The Government of Myanmar continues to deny aid groups, journalists, and human rights monitors—including the Fact-Finding Mission—access to areas of northern Rakhine State. There are an estimated 550,000 Rohingya still living in Rakhine State, many in desperate need of humanitarian aid. The Government of Myanmar continues to deny them freedom of movement and equal access to citizenship rights, and confines more than 125,000 Rohingya—mostly Muslim survivors of 2012 violence—in more than 20 internment camps in five townships in Rakhine State.
“People are dying,” an aid worker in Maungdaw Township told Fortify Rights in August 2017. “They are going to starve. There is no food available.”
In September, the United States takes the seat of the president of the U.N. Security Council, a position that rotates every month between Security Council member states. Among other duties, the president is responsible for setting the agenda of the Council.

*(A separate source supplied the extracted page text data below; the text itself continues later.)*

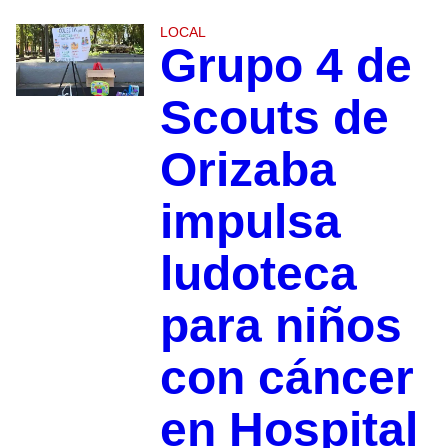
LOCAL
Grupo 4 de
Scouts de
Orizaba
impulsa
ludoteca
para niños
con cáncer
en Hospital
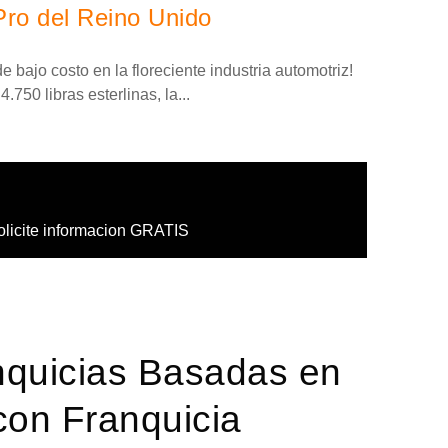
Pro del Reino Unido
 bajo costo en la floreciente industria automotriz!
.750 libras esterlinas, la...
olicite informacion GRATIS
nquicias Basadas en
con Franquicia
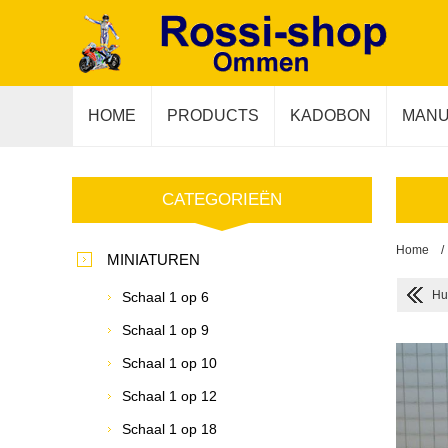
HOME
PRODUCTS
KADOBON
MANU
CATEGORIEËN
Home
/
MINIATUREN
Hu
Schaal 1 op 6
Schaal 1 op 9
Schaal 1 op 10
Schaal 1 op 12
Schaal 1 op 18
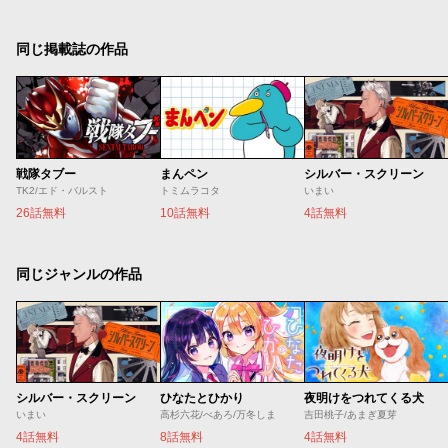
同じ掲載誌の作品
戦隊タブー
まんペン
シルバー・スクリーン
TK2/エド・バルスト
トミムラコタ
いまい
26話無料
10話無料
4話無料
同じジャンルの作品
シルバー・スクリーン
ひなたとひかり
夜明けをつれてくる犬
いまい
高杉六花/べあろ/万冬しま
吉田桃子/あまぎ夏芽
4話無料
8話無料
4話無料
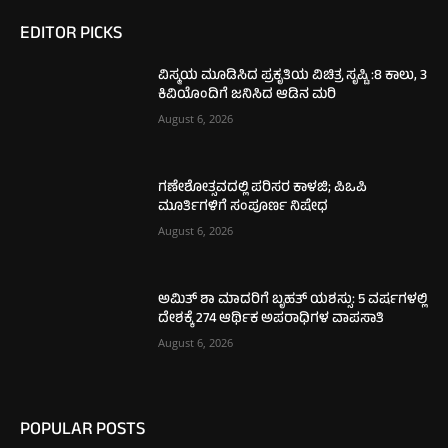
EDITOR PICKS
ವಿಸ್ಮಯ ಮೂಡಿಸಿದ ಪ್ರಕೃತಿಯ ವಿಚಿತ್ರ ಸೃಷ್ಟಿ :8 ಕಾಲು, 3
ಕಿವಿಯೊಂದಿಗೆ ಜನಿಸಿದ ಆಡಿನ ಮರಿ
August 6, 2026
ಗಣೇಶೋತ್ಸವದಲ್ಲಿ ಪರಿಸರ ಕಾಳಜಿ; ಪಿಒಪಿ
ಮೂರ್ತಿಗಳಿಗೆ ಸಂಪೂರ್ಣ ನಿಷೇಧ
August 6, 2026
ಅಮಿತ್ ಶಾ ಮಾದರಿಗೆ ಬೃಹತ್ ಯಶಸ್ಸು: 5 ವರ್ಷಗಳಲ್ಲಿ
ದೇಶಕ್ಕೆ 274 ಆರ್ಥಿಕ ಅಪರಾಧಿಗಳ ವಾಪಸಾತಿ
August 6, 2026
POPULAR POSTS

The Security Council should also urgently issue a global arms embargo on Myanmar, said Fortify Rights.
In addition to a referral to the ICC, the U.S. and U.N. member states should support the establishment of a new U.N. mechanism to build on the work of the U.N. Fact-Finding Mission and ensure the collection and preservation of evidence that may be used for future prosecutions, Fortify Rights said. This new mechanism should focus on international crimes in at least Rakhine, Kachin, and Shan states and involve and engage local communities from its onset.
“The international community needs to address the root causes of these crises, beginning with military impunity,” said Matthew Smith. “It’s too late for a wait-and-see approach. The Myanmar authorities proved that domestic remedies are exhausted.”